Resilient computing: An engineering discipline

The term resiliency has been used in many fields like child psychology, ecology, business, and several others, with the common meaning of expressing the ability to successfully accommodate unforeseen environmental perturbations or disturbances. The adjective resilient has been in use for decades in the field of dependable computing systems however essentially as a synonym of fault-tolerant, thus generally ignoring the unexpected aspect of the phenomena the systems may have to face. These phenomena become of primary relevance when moving to systems like the future large, networked, evolving systems constituting complex information infrastructures — perhaps involving everything from super-computers and huge server “farms” to myriads of small mobile computers and tiny embedded devices, with humans being central part of the operation of such systems.
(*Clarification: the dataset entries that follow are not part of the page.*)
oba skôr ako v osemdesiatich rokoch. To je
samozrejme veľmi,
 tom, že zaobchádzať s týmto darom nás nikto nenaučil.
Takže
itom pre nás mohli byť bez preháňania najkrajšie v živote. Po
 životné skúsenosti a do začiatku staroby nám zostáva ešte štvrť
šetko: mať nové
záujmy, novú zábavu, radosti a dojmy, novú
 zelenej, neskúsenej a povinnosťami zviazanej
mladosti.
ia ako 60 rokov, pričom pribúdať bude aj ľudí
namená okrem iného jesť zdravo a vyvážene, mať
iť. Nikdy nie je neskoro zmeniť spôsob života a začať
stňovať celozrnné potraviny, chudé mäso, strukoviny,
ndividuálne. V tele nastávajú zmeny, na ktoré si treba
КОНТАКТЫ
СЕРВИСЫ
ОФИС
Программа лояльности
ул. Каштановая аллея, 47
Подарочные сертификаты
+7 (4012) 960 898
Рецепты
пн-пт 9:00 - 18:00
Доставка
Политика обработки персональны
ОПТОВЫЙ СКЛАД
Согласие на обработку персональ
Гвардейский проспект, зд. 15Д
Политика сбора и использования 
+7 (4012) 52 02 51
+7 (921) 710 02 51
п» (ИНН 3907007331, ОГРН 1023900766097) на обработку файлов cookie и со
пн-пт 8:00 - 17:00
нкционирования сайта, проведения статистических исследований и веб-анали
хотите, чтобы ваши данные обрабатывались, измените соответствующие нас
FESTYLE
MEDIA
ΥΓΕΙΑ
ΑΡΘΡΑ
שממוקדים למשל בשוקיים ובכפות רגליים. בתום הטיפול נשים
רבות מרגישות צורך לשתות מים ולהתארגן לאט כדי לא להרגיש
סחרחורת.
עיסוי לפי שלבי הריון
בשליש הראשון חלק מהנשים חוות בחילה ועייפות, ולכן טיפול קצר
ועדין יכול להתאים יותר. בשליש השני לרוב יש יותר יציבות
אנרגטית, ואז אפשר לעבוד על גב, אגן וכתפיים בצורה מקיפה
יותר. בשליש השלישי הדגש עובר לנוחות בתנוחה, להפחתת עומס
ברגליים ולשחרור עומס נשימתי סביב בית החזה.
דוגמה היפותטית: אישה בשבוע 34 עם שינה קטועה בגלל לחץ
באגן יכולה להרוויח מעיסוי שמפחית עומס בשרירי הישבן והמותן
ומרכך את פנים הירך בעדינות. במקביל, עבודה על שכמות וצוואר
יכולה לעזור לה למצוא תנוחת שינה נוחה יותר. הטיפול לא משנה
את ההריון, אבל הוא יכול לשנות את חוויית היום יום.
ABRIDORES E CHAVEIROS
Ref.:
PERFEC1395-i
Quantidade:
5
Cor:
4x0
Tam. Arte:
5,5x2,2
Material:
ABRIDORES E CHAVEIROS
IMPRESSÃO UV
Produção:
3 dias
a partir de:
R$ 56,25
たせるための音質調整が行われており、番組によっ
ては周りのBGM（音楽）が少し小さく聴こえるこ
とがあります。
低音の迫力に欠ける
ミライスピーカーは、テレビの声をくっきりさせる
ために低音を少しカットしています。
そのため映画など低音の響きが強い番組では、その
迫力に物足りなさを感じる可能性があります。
Such systems are in fact the dawning of the ubiquitous systems that will support Ambient Intelligence. With such ubiquitous systems, what is at stake is to maintain dependability, i.e., the ability to deliver service that can justifiably be trusted, in spite of continuous changes. Therefore the term resilience and resilient computing can be applied to the design of ubiquitous systems and defined as the search for the following property: the persistence of service delivery that can justifiably be trusted, when facing changes. Changes may be of different nature, with different prospect and different timing. Therefore the design of ubiquitous systems requires the mastering of many, often separated, engineering disciplines that span from advanced probability to logic, from human factors to cryptology and information security and to management of large projects.